→ Data provided:
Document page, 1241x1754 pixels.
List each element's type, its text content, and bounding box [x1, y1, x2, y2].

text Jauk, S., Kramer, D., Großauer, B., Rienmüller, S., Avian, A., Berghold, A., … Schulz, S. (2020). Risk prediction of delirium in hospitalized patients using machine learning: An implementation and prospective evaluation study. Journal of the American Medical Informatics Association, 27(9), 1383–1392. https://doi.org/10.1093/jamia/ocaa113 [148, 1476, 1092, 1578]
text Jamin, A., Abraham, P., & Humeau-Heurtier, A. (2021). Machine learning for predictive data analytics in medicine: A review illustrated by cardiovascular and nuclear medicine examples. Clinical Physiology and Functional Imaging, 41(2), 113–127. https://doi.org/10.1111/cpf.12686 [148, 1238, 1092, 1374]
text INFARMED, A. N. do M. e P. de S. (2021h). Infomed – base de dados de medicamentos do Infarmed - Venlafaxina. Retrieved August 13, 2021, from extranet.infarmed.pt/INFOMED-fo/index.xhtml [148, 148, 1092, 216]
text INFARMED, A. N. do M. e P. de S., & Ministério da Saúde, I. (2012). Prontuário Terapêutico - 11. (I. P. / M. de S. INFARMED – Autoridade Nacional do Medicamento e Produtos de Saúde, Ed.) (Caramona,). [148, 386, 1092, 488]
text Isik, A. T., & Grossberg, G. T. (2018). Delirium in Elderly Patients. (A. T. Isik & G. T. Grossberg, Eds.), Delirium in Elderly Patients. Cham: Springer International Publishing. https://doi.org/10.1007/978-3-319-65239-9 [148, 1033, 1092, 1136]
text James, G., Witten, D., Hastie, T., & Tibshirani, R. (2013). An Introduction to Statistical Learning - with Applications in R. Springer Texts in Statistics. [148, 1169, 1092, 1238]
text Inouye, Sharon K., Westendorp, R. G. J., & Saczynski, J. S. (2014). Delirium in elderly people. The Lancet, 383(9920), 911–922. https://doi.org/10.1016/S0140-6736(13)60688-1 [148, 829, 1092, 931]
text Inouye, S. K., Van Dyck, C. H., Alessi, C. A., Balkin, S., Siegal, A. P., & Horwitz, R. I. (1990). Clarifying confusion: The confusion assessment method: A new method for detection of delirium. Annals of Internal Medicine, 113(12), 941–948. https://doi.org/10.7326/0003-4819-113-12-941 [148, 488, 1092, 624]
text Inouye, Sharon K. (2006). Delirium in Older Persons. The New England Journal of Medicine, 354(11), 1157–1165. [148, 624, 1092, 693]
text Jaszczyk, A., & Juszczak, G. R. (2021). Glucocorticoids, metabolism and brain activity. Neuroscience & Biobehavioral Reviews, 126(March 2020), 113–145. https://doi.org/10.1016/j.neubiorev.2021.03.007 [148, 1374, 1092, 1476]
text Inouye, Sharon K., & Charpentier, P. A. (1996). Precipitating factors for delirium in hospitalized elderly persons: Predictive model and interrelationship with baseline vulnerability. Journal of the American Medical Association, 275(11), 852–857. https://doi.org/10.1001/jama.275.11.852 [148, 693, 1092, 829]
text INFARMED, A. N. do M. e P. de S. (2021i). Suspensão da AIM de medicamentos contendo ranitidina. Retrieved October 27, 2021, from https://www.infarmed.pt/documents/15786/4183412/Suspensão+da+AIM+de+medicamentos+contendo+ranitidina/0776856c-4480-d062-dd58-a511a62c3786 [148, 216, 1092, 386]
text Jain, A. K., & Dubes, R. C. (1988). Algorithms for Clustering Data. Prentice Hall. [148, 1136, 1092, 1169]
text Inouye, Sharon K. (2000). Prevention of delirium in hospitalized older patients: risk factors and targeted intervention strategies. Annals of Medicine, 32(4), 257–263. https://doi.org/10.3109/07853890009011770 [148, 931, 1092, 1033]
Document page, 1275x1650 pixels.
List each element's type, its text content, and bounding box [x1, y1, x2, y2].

→ Work item:
The records must be given again in full, exactly as they were written.

→ Response to this exercise:
Document page, 1241x1754 pixels.
List each element's type, its text content, and bounding box [x1, y1, x2, y2].

text Jauk, S., Kramer, D., Großauer, B., Rienmüller, S., Avian, A., Berghold, A., … Schulz, S. (2020). Risk prediction of delirium in hospitalized patients using machine learning: An implementation and prospective evaluation study. Journal of the American Medical Informatics Association, 27(9), 1383–1392. https://doi.org/10.1093/jamia/ocaa113 [148, 1476, 1092, 1578]
text Jamin, A., Abraham, P., & Humeau-Heurtier, A. (2021). Machine learning for predictive data analytics in medicine: A review illustrated by cardiovascular and nuclear medicine examples. Clinical Physiology and Functional Imaging, 41(2), 113–127. https://doi.org/10.1111/cpf.12686 [148, 1238, 1092, 1374]
text INFARMED, A. N. do M. e P. de S. (2021h). Infomed – base de dados de medicamentos do Infarmed - Venlafaxina. Retrieved August 13, 2021, from extranet.infarmed.pt/INFOMED-fo/index.xhtml [148, 148, 1092, 216]
text INFARMED, A. N. do M. e P. de S., & Ministério da Saúde, I. (2012). Prontuário Terapêutico - 11. (I. P. / M. de S. INFARMED – Autoridade Nacional do Medicamento e Produtos de Saúde, Ed.) (Caramona,). [148, 386, 1092, 488]
text Isik, A. T., & Grossberg, G. T. (2018). Delirium in Elderly Patients. (A. T. Isik & G. T. Grossberg, Eds.), Delirium in Elderly Patients. Cham: Springer International Publishing. https://doi.org/10.1007/978-3-319-65239-9 [148, 1033, 1092, 1136]
text James, G., Witten, D., Hastie, T., & Tibshirani, R. (2013). An Introduction to Statistical Learning - with Applications in R. Springer Texts in Statistics. [148, 1169, 1092, 1238]
text Inouye, Sharon K., Westendorp, R. G. J., & Saczynski, J. S. (2014). Delirium in elderly people. The Lancet, 383(9920), 911–922. https://doi.org/10.1016/S0140-6736(13)60688-1 [148, 829, 1092, 931]
text Inouye, S. K., Van Dyck, C. H., Alessi, C. A., Balkin, S., Siegal, A. P., & Horwitz, R. I. (1990). Clarifying confusion: The confusion assessment method: A new method for detection of delirium. Annals of Internal Medicine, 113(12), 941–948. https://doi.org/10.7326/0003-4819-113-12-941 [148, 488, 1092, 624]
text Inouye, Sharon K. (2006). Delirium in Older Persons. The New England Journal of Medicine, 354(11), 1157–1165. [148, 624, 1092, 693]
text Jaszczyk, A., & Juszczak, G. R. (2021). Glucocorticoids, metabolism and brain activity. Neuroscience & Biobehavioral Reviews, 126(March 2020), 113–145. https://doi.org/10.1016/j.neubiorev.2021.03.007 [148, 1374, 1092, 1476]
text Inouye, Sharon K., & Charpentier, P. A. (1996). Precipitating factors for delirium in hospitalized elderly persons: Predictive model and interrelationship with baseline vulnerability. Journal of the American Medical Association, 275(11), 852–857. https://doi.org/10.1001/jama.275.11.852 [148, 693, 1092, 829]
text INFARMED, A. N. do M. e P. de S. (2021i). Suspensão da AIM de medicamentos contendo ranitidina. Retrieved October 27, 2021, from https://www.infarmed.pt/documents/15786/4183412/Suspensão+da+AIM+de+medicamentos+contendo+ranitidina/0776856c-4480-d062-dd58-a511a62c3786 [148, 216, 1092, 386]
text Jain, A. K., & Dubes, R. C. (1988). Algorithms for Clustering Data. Prentice Hall. [148, 1136, 1092, 1169]
text Inouye, Sharon K. (2000). Prevention of delirium in hospitalized older patients: risk factors and targeted intervention strategies. Annals of Medicine, 32(4), 257–263. https://doi.org/10.3109/07853890009011770 [148, 931, 1092, 1033]
Document page, 1275x1650 pixels.
List each element's type, its text content, and bounding box [x1, y1, x2, y2].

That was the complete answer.